La decisión de la Audiencia de Mallorca de suspender la imputación de la infanta Cristina, por esperada, ha sorprendido a muy pocos, pero ha escandalizado a la mayoría de los ciudadanos, al dejar impune una conducta reprochable moralmente y con suficientes indicios para poder considerarla delictiva. Eso sí, los magistrados que han tomado tal decisión, quizás porque aún les queda un poco de vergüenza, piden que se siga investigando e insinúan que la infanta puede haber incurrido en un delito fiscal y en un delito de blanqueo de capitales, y hasta uno se ha atrevido a emitir un voto particular, por lo que en conjunto creen haber salvado aparentemente sus conciencias, aunque sea a costa de perder su dignidad.
La credibilidad del fiscal, recurriendo un auto de imputación, algo insólito en la justicia cotidiana (no he visto nada igual en 38 años de ejercicio profesional como abogado), ha quedado bajo mínimos. Y al mismo nivel puede posicionarse la Abogacía del Estado, que debe de velar por el bien común, y lejos de ello se ha posicionado defendiendo los intereses personales de una presunta delincuente, que fue capaz de comprar y amueblar el Palacio de Pedralbes, sin saber cómo lo podría pagar. Tonta no es.

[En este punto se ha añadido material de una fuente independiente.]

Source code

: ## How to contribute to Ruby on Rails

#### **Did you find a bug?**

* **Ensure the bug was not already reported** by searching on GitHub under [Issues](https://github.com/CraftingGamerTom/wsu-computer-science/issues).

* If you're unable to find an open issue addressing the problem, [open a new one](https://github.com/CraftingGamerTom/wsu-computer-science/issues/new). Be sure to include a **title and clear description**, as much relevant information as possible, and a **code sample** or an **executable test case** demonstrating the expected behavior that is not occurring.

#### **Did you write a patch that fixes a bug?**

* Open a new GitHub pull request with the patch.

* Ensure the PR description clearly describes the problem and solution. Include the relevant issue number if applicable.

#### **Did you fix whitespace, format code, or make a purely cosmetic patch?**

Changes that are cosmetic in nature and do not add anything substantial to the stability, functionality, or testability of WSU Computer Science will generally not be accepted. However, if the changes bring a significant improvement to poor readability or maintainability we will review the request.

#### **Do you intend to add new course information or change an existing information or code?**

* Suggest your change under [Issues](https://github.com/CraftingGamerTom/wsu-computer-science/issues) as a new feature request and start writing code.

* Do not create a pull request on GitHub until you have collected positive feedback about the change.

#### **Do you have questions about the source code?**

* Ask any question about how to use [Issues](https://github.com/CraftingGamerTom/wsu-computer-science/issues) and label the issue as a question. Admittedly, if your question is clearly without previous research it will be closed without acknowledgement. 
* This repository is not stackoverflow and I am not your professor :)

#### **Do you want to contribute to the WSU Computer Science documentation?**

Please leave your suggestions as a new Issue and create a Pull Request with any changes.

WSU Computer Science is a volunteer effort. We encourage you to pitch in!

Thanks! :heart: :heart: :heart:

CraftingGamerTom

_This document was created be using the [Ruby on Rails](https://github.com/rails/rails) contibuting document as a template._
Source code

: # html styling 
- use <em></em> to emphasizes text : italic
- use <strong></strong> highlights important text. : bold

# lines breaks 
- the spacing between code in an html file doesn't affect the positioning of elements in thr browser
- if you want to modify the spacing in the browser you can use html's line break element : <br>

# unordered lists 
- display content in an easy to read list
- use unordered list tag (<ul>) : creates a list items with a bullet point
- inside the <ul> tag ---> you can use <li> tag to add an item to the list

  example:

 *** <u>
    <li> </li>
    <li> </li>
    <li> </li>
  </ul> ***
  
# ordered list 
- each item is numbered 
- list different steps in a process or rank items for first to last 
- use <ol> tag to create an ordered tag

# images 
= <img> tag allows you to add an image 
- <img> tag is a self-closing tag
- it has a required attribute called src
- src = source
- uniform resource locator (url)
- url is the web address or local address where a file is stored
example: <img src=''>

Me avergüenza el servilismo de los dos grandes partidos (PP y PSOE), que celebran la “buena noticia”, como si de un triunfo se tratase, lo que demuestra que la anunciada regeneración democrática es una pura falacia, ya que sus mentes siguen dormidas y enfermas de poder. ¿Por qué tanto peloteo y tanta sumisión a la Familia Real, pase lo que pase?.
Pero quizás la Monarquía es la institución más dañada. Inmersa en casos de supuesta corrupción, ahora se confirma una vez más que es intocable, impune e inviolable. ¿A eso se refería Don Juan Carlos cuando afirmó que la justicia es igual para todos? Nos están haciendo pasar a todos por tontos, y tarde o temprano a la ciudadanía se le acabará la paciencia y se alzará contra tanta hipocresía y abuso de posición dominante. Esto se parece cada vez más a una monarquía bananera, incompatible con un sistema democrático.
A partir de ahora cada vez que un ciudadano sea llamado a declarar como imputado, como paso previo a una investigación judicial, por el mero hecho de haber sido denunciado, podrá preguntarse: ¿Y por qué a mi sí y a la infanta Cristina no?. La respuesta es muy sencilla: porque es la hija del Rey, ni más ni menos, y la “justicia” la protege. Y así nos va.